Agriculture-related land use changes occur on various levels, as producers adapt to new technology, growth in the size of family farms, productivity increases and changes in market demands. Some of these changes may have impacts on environmental sustainability. Globally, the loss of forests and other ecosystems to expanding crop production may be critical, both for reasons of loss of environmental services, and the GHG emissions resulting from such land conversion.
Biodiversity refers to the variety of life on the planet, at genetic, species and ecosystem levels. Human conversion of landscapes from natural vegetation to other uses, including agriculture, could result in wildlife plant and animal habitat loss, degradation and fragmentation. How land is managed therefore impacts the extent and health of available habitat for plant and animal populations.
Water is a limited resource that is essential for people, animals and plants. Crops take up water through precipitation events, including rain and water movement from spring snow melt, as well as through the below ground water tables, and utilize it for plant production.
Water quality can be adversely affected by human, animal, and plant activity. Specific to crop production, excess plant nutrients such as nitrogen and phosphorus; improper or unfortunate timing of weather events or environmental conditions around applications of pesticides; and pathogens potentially in animal manure can cause unintended harm if they enter ecosystems surrounding agricultural operations.
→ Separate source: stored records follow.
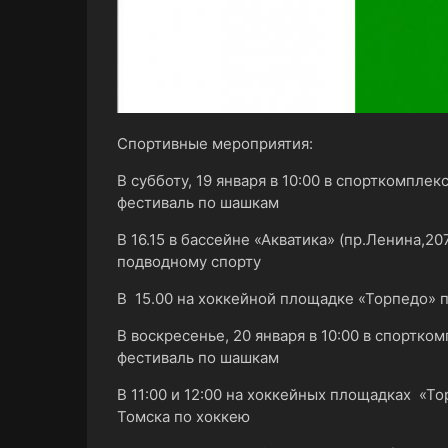
Спортивные мероприятия:
В субботу, 19 января в 10:00 в спорткомпле
фестиваль по шашкам
В 16.15 в бассейне «Акватика» (пр.Ленина,2
подводному спорту
В 15.00 на хоккейной площадке «Торпедо» 
В воскресенье, 20 января в 10:00 в спортко
фестиваль по шашкам
В 11:00 и 12:00 на хоккейных площадках «Т
Томска по хоккею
Most nitrogen left in the soil is in the form of nitrate, which is water soluble, and can leach into ground water and surface water bodies when the environmental conditions are favourable to this. High nitrate levels in surface water can contribute to the growth of algae and eutrophication (where nutrient enrichment induces growth of plants and algae, and the increased biomass results in depletion of oxygen in the water body). Phosphorus can be transported in dissolved form, or on soil particles. Excessive phosphorus in surface water can contribute to eutrophication of rivers and lakes, and to algal blooms which reduce water quality and lead to restrictions on water use.
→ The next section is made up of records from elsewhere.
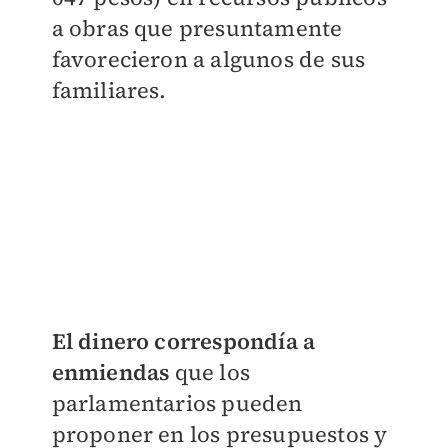
a obras que presuntamente
favorecieron a algunos de sus
familiares.
El dinero correspondía a
enmiendas
que los
parlamentarios pueden
proponer en los presupuestos y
If pesticides are improperly applied, and/or unfavourable weather occurs, pesticides could enter the environment and eventually contaminate ground water and surface water. Similarly, pathogens from manure, such as bacteria, viruses and protozoa, could contaminate water.
In addition to the natural cycling of water throughout the cropping systems, there are some regions and crop types that utilize irrigation. Worldwide, agriculture is a major source of withdrawals of fresh water from the environment. Although only 1% of Canadian crop land is irrigated3, management strategies are important to maximize agricultural water use efficiency, so that water can be conserved while optimal crop production and yield are maintained.
The reduction of waste and pollution is recognized globally as one of the most important elements to sustainability. The mismanagement of waste can have negative impacts on both human health and ecosystems, such as soil and water contamination, the creation of air pollution and the reduction of productive land and habitats. For these reasons, most countries, including Canada, have numerous regulations and programs to manage waste and pollution.
As in all human activities, wastes are generated in the course of normal farm operations. Examples of farm wastes that require careful handling are waste building materials, pesticides and fertilizers. The agricultural industry and various government agencies are working together to optimize recycling and reuse and to limit any unintended consequences that may arise from farming.